By definition a hacker is “a person who enjoys exploring the details of programmable systems and stretching their capabilities, as opposed to most users, who prefer to learn only the minimum necessary.” Using this definition, the Myjive team could be deemed a group hackers, because we are always trying to push the boundaries of the technology at our disposal. Our mentality is “choose to evolve.” If it’s hacking the connect to create gesture based interfaces and experiences or trying to maximize a CMS’s capabilities to better serve our clients, we continually strive to make the experiences we create better. To see a couple of hacks that we have already done please see our projects for Electrosonic or BMW Mini.
However, the mainstream media and notion of a hacker differs quite a bit. Hackers are seen as people who use their computer programming skills to “illegally infiltrate secure systems with the intention of doing harm to the system.” By this definition, groups and hackers like Anonymous and Lulzsec only fit this definition. Unfortunately, these “Black Hat” hackers tend to receive the media attention, even though there are more than just malicious hackers out there.

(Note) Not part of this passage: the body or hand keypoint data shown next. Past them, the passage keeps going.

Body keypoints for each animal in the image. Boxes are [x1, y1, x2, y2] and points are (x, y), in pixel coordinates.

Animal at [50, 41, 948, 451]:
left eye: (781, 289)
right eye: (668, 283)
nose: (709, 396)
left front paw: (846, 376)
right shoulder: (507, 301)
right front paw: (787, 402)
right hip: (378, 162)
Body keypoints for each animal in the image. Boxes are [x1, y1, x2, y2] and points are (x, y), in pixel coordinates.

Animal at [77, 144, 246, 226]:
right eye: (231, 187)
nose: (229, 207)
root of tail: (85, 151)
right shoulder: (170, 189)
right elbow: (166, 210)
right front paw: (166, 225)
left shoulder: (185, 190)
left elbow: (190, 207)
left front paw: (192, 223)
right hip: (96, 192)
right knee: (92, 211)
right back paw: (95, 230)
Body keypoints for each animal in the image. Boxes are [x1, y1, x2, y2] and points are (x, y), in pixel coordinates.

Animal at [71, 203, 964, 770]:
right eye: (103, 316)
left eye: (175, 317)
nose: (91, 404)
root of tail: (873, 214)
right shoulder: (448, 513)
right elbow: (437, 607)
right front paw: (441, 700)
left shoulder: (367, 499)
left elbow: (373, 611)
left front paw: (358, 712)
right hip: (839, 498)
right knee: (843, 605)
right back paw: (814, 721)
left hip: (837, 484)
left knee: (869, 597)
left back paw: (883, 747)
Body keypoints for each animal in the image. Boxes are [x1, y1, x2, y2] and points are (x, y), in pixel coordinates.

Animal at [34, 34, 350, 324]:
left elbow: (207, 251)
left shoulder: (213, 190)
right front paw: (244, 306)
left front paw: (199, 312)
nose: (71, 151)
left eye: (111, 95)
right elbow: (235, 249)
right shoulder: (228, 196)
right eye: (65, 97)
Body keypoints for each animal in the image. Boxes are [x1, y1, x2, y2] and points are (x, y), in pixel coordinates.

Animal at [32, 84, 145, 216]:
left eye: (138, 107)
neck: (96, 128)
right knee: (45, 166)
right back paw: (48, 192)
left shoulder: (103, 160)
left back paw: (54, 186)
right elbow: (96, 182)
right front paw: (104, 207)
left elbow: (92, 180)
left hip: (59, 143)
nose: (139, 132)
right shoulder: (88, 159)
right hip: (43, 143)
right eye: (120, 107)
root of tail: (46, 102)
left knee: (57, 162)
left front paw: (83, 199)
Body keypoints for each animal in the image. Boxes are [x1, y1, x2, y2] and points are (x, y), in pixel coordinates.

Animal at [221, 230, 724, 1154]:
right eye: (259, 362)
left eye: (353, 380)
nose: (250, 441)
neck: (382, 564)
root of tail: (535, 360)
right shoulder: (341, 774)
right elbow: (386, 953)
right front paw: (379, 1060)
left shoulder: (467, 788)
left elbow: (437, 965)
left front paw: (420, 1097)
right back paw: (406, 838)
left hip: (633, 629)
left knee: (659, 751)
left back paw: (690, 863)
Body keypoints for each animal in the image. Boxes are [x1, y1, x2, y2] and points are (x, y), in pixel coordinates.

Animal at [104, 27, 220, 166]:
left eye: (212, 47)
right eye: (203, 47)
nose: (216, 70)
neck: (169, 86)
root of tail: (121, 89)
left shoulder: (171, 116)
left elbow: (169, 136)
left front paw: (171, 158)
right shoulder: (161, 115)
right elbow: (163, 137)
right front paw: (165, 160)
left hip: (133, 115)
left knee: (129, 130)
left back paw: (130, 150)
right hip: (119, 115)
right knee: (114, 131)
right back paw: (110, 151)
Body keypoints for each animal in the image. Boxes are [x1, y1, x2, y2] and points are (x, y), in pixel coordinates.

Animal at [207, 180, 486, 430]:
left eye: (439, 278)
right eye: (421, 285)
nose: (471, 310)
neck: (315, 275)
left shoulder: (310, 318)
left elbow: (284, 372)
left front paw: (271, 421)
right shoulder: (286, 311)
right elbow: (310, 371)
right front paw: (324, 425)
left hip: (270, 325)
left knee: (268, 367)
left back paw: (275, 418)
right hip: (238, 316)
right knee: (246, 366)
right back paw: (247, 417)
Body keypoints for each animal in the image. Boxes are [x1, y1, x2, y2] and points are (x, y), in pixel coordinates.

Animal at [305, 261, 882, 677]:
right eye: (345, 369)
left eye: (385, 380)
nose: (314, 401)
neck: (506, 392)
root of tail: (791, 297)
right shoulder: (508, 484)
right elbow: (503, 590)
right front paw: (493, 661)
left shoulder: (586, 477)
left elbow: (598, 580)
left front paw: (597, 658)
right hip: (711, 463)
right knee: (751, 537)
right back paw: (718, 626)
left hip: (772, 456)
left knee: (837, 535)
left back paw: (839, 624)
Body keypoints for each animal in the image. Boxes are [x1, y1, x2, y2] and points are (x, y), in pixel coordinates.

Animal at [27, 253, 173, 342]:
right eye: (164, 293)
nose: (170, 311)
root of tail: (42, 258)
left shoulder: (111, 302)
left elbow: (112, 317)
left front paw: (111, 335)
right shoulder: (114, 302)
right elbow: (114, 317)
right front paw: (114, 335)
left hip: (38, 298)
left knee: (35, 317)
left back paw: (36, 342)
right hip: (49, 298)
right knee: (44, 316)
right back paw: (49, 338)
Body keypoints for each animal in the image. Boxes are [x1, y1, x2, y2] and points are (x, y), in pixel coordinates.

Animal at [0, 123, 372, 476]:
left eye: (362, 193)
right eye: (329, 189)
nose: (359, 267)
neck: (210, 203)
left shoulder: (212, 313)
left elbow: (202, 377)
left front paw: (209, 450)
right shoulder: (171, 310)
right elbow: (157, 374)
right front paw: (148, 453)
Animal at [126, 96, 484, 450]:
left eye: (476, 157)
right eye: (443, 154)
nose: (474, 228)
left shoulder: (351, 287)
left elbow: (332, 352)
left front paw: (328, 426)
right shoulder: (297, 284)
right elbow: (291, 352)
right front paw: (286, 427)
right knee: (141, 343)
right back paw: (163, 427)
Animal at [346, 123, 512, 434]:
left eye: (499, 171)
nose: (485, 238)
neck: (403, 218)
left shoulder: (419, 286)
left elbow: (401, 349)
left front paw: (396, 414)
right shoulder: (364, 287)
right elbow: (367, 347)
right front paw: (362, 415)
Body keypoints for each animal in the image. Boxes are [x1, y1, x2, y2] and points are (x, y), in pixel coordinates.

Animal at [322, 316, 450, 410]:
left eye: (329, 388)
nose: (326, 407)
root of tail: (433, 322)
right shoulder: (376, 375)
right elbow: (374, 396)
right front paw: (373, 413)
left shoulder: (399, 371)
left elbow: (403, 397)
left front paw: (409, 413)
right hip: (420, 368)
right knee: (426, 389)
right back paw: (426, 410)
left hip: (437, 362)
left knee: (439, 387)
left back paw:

There are also White and grey Hat hackers. White-hat hackers refers to “an ethical hacker, or a computer security expert, who specializes in penetration testing and in other testing methodologies to ensure the security of an organization’s information systems” While a grey-hat hacker is a mixture of the black and white hats. They “sometimes arguably act illegally, though in good will, or to show how they disclose vulnerabilities.”
So in general, are hackers good or bad?
My personal opinion is that hackers are good, even though I don’t like some of their methods. Across the board, hackers show you the weaknesses in computer programs, hardware and networks. They also show you how far a program or piece of hardware can be pushed both creatively and technically. Also, for those companies that are open to their products being hacked, it shows how to make their products more secure or what their customers really want them to produce. We can see an example of this in the case of the Xbox Kinect and all the hacks that have been produced with that piece of hardware. Lastly, they can help protect our rights. For example, Anonymous has stepped up and actively protested the SOPA/PIPA bills in the U.S. Congress and supported Tunisia and Syria in their recent upheavals. Unfortunately, along with showing support in legal protests, they have also resorted to malicious attacks on supporters of these events, which in my personal opinion is unacceptable.